令 \(\mathbf{x}_w\) 表示一个点在世界坐标系中的坐标，\(\mathbf{x}_c\) 表示该点在相机坐标系中的坐标，\(\mathbf{c}_w\) 表示相机在世界坐标系中的坐标，那么有

\[ \begin{aligned} \mathbf{x}_c &= R(\mathbf{x}_w - \mathbf{c}_w) \\ &= R\mathbf{x}_w - R\mathbf{c}_w \\ &= R\mathbf{x}_w + \mathbf{t} \end{aligned} \]

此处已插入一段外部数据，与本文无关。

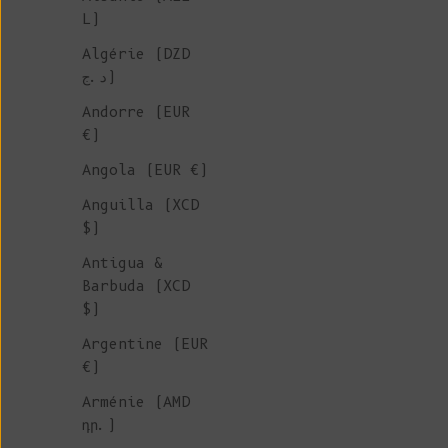
L)
Algérie (DZD
د.ج)
Andorre (EUR
€)
Angola (EUR €)
Anguilla (XCD
$)
Antigua &
Barbuda (XCD
$)
Argentine (EUR
€)
Arménie (AMD
դր.)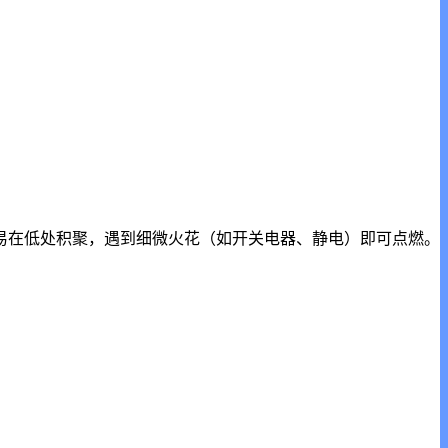
，易在低处积聚，遇到细微火花（如开关电器、静电）即可点燃。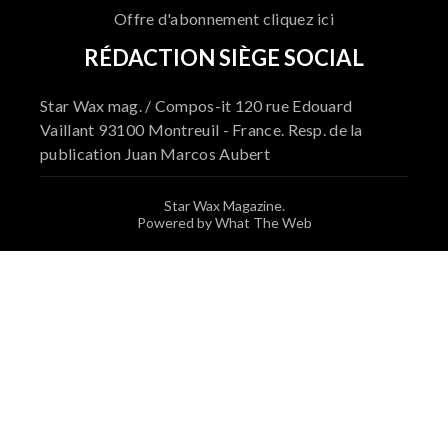
Offre d'abonnement cliquez ici
RÉDACTION SIÈGE SOCIAL
Star Wax mag. / Compos-it 120 rue Edouard
Vaillant 93100 Montreuil - France. Resp. de la
publication Juan Marcos Aubert
Star Wax Magazine.
Powered by What The Web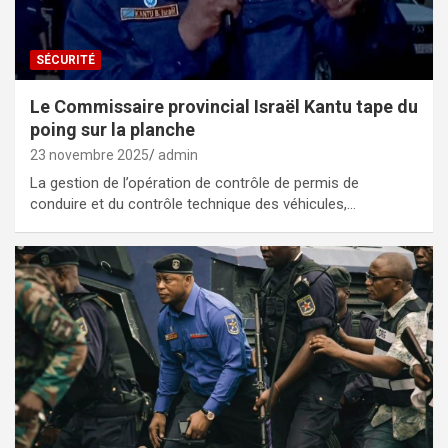
SÉCURITÉ
Le Commissaire provincial Israël Kantu tape du
poing sur la planche
23 novembre 2025
admin
La gestion de l’opération de contrôle de permis de
conduire et du contrôle technique des véhicules,…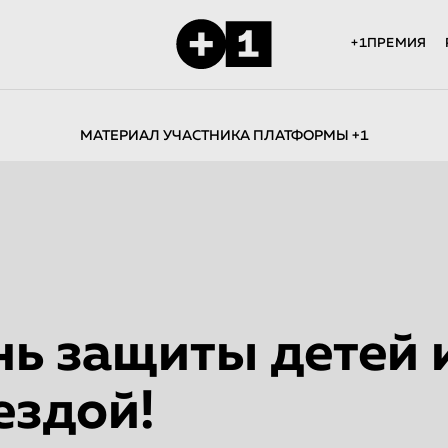
+1ПРЕМИЯ
МАТЕРИАЛ УЧАСТНИКА ПЛАТФОРМЫ +1
нь защиты детей 
ездой!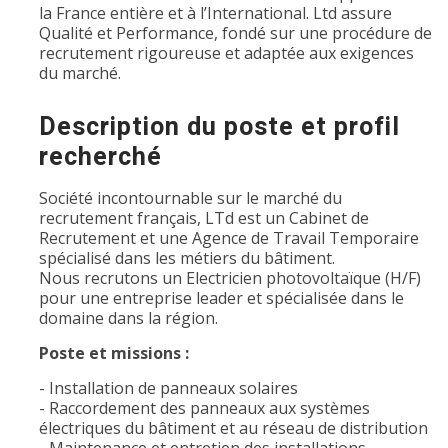
la France entière et à l’International. Ltd assure
Qualité et Performance, fondé sur une procédure de
recrutement rigoureuse et adaptée aux exigences
du marché.
Description du poste et profil
recherché
Société incontournable sur le marché du
recrutement français, LTd est un Cabinet de
Recrutement et une Agence de Travail Temporaire
spécialisé dans les métiers du bâtiment.
Nous recrutons un Electricien photovoltaïque (H/F)
pour une entreprise leader et spécialisée dans le
domaine dans la région.
Poste et missions :
- Installation de panneaux solaires
- Raccordement des panneaux aux systèmes
électriques du bâtiment et au réseau de distribution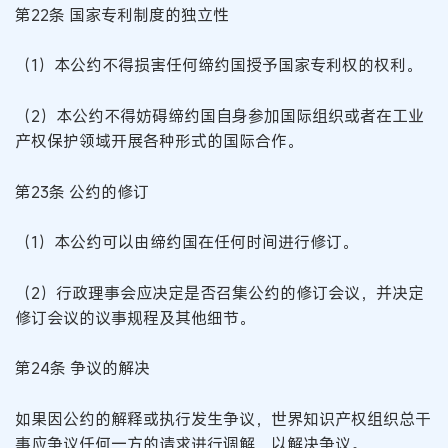
第22条 国家专利制度的独立性
（1）本公约不得损害任何缔约国授予国家专利权的权利。
（2）本公约不得妨碍缔约国自身参加国际组织或者在工业
产权保护领域开展各种形式的国际合作。
第23条 公约的修订
（1）本公约可以由缔约国在任何时间进行修订。
（2）行政理事会应决定是否召集公约的修订会议，并决定
修订会议的议事规程及其他细节。
第24条 争议的解决
如果因公约的解释或执行发生争议，世界知识产权组织总干
事应争议任何一方的请求进行调解，以解决争议。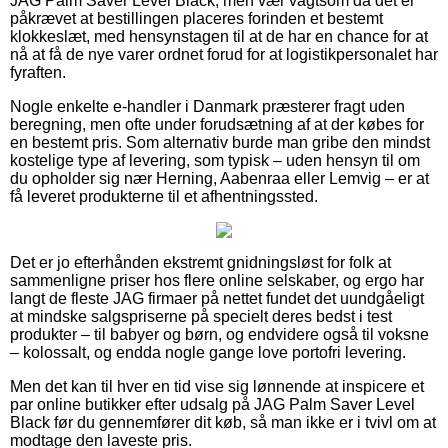
JAG Palm Saver Level Black, men vær vagtsom da det er
påkrævet at bestillingen placeres forinden et bestemt
klokkeslæt, med hensynstagen til at de har en chance for at
nå at få de nye varer ordnet forud for at logistikpersonalet har
fyraften.
Nogle enkelte e-handler i Danmark præsterer fragt uden
beregning, men ofte under forudsætning af at der købes for
en bestemt pris. Som alternativ burde man gribe den mindst
kostelige type af levering, som typisk – uden hensyn til om
du opholder sig nær Herning, Aabenraa eller Lemvig – er at
få leveret produkterne til et afhentningssted.
Det er jo efterhånden ekstremt gnidningsløst for folk at
sammenligne priser hos flere online selskaber, og ergo har
langt de fleste JAG firmaer på nettet fundet det uundgåeligt
at mindske salgspriserne på specielt deres bedst i test
produkter – til babyer og børn, og endvidere også til voksne
– kolossalt, og endda nogle gange love portofri levering.
Men det kan til hver en tid vise sig lønnende at inspicere et
par online butikker efter udsalg på JAG Palm Saver Level
Black før du gennemfører dit køb, så man ikke er i tvivl om at
modtage den laveste pris.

其中 \(\mathbf{t}\) 是世界坐标系的原点在相机坐标系中的位置

\[ \mathbf{t} = -R\mathbf{c}_w = \begin{bmatrix} t_x \\ t_y \\ t_z \end{bmatrix} \]

整个方程可以通过一个外参矩阵（extrinsic matrix）表示

\[ \mathbf{\tilde{x}}_c = \begin{bmatrix} x_c \\ y_c \\ z_c \\ 1 \end{bmatrix} = \begin{bmatrix} r_{11} & r_{12} & r_{13} & t_x \\ r_{21} & r_{22} & r_{23} & t_y \\ r_{31} & r_{32} & r_{33} & t_z \\ 0 & 0 & 0 & 1 \end{bmatrix} \begin{bmatrix} x_w \\ y_w \\ z_w \\ 1 \end{bmatrix} = M_{extr}\mathbf{\tilde{x}}_w \]

从相机到像素¶

我们可以通过透视投影将三维坐标转换为二维坐标

\[ \mathbf{x}_i = f \cdot \begin{bmatrix} x_c/z_c \\ y_c/z_c \\ 1 \end{bmatrix} \]

令 \(m_x, m_y\) 分别为 x 和 y 方向上的像素密度（像素/毫米），\((c_x, c_y)\) 为主点（Principal Point），即光轴与传感器的交点，那么最终的二维坐标为

\[ \mathbf{u} = \begin{bmatrix} u \\ v \end{bmatrix} = \begin{bmatrix} m_xf\frac{x_c}{z_c} + c_x \\ m_yf\frac{y_c}{z_c} + c_y \end{bmatrix} \]

令 \(f_x = m_xf\)，\(f_y = m_yf\)，则该方程可以通过一个内参矩阵（intrinsic matrix）以齐次坐标的形式表示

\[ \mathbf{\tilde{u}} = \begin{bmatrix} \tilde{u} \\ \tilde{v} \\ 1 \end{bmatrix} \equiv \begin{bmatrix} f_x & 0 & c_x & 0 \\ 0 & f_y & c_y & 0 \\ 0 & 0 & 1 & 0 \end{bmatrix} \begin{bmatrix} x_c \\ y_c \\ z_c \\ 1 \end{bmatrix} = M_{intr}\mathbf{\tilde{x}}_c \]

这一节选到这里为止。